What this task involves: Reproduce each of the lines below verbatim, omitting the pictures from your answer.

Provided material:

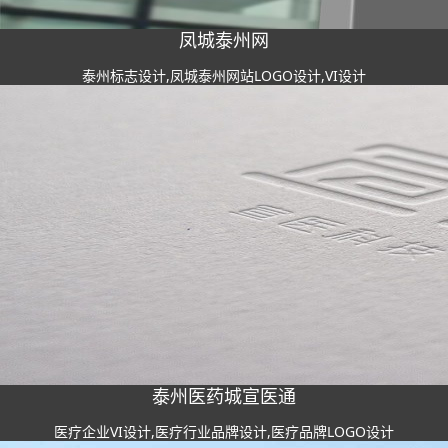
凤城泰州网
泰州标志设计,凤城泰州网站LOGO设计,VI设计
泰州医药城宣医通
医疗企业VI设计,医疗行业品牌设计,医疗品牌LOGO设计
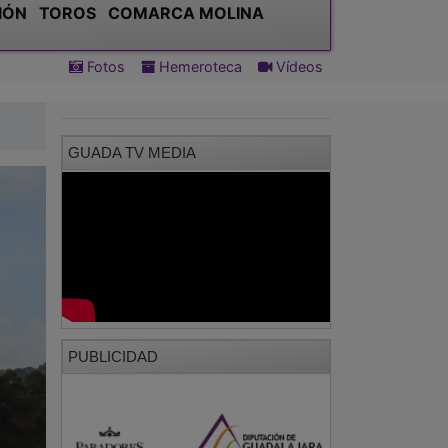
IÓN
TOROS
COMARCA MOLINA
Fotos
Hemeroteca
Vídeos
GUADA TV MEDIA
PUBLICIDAD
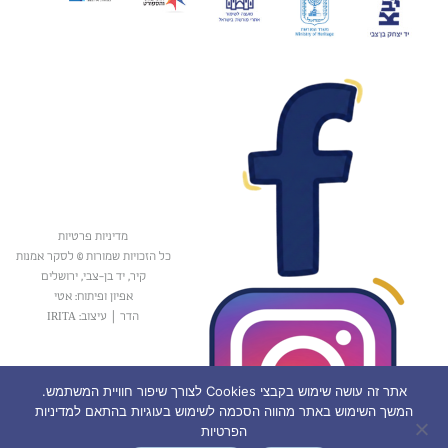
מדיניות פרטיות
כל הזכויות שמורות © לסקר אמנות
קיר, יד בן-צבי, ירושלים
אפיון ופיתוח: אטי
הדר
|
עיצוב: IRITA
אתר זה עושה שימוש בקבצי Cookies לצורך שיפור חוויית המשתמש.
המשך השימוש באתר מהווה הסכמה לשימוש בעוגיות בהתאם למדיניות
הפרטיות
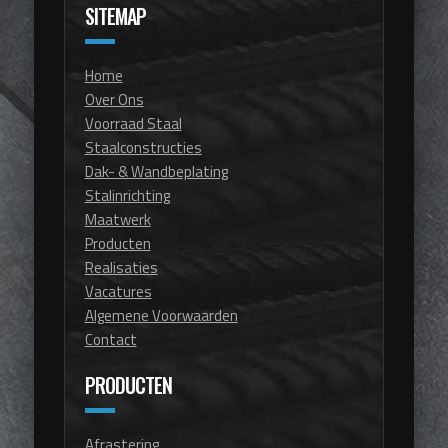
SITEMAP
Home
Over Ons
Voorraad Staal
Staalconstructies
Dak- & Wandbeplating
Stalinrichting
Maatwerk
Producten
Realisaties
Vacatures
Algemene Voorwaarden
Contact
PRODUCTEN
Afrastering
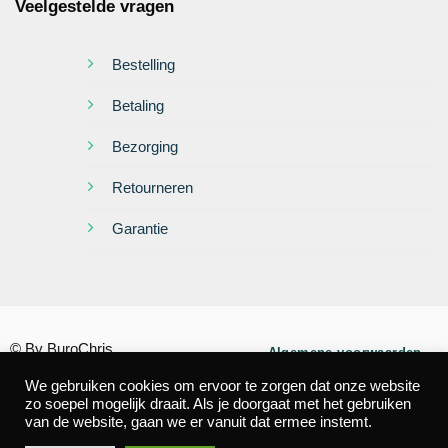
Veelgestelde vragen
Bestelling
Betaling
Bezorging
Retourneren
Garantie
© By BuroChris
Algemene voorwaarden
We gebruiken cookies om ervoor te zorgen dat onze website
Privacy
Cookies
zo soepel mogelijk draait. Als je doorgaat met het gebruiken
van de website, gaan we er vanuit dat ermee instemt.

Response box:
凤城泰州网
泰州标志设计,凤城泰州网站LOGO设计,VI设计
泰州医药城宣医通
医疗企业VI设计,医疗行业品牌设计,医疗品牌LOGO设计
IÓN
TOROS
COMARCA MOLINA
Fotos
Hemeroteca
Vídeos
GUADA TV MEDIA
PUBLICIDAD
מדיניות פרטיות
כל הזכויות שמורות © לסקר אמנות
קיר, יד בן-צבי, ירושלים
אפיון ופיתוח: אטי
הדר
|
עיצוב: IRITA
אתר זה עושה שימוש בקבצי Cookies לצורך שיפור חוויית המשתמש.
המשך השימוש באתר מהווה הסכמה לשימוש בעוגיות בהתאם למדיניות
הפרטיות
SITEMAP
Home
Over Ons
Voorraad Staal
Staalconstructies
Dak- & Wandbeplating
Stalinrichting
Maatwerk
Producten
Realisaties
Vacatures
Algemene Voorwaarden
Contact
PRODUCTEN
Afrastering
Veelgestelde vragen
Bestelling
Betaling
Bezorging
Retourneren
Garantie
© By BuroChris
Algemene voorwaarden
We gebruiken cookies om ervoor te zorgen dat onze website
Privacy
Cookies
zo soepel mogelijk draait. Als je doorgaat met het gebruiken
van de website, gaan we er vanuit dat ermee instemt.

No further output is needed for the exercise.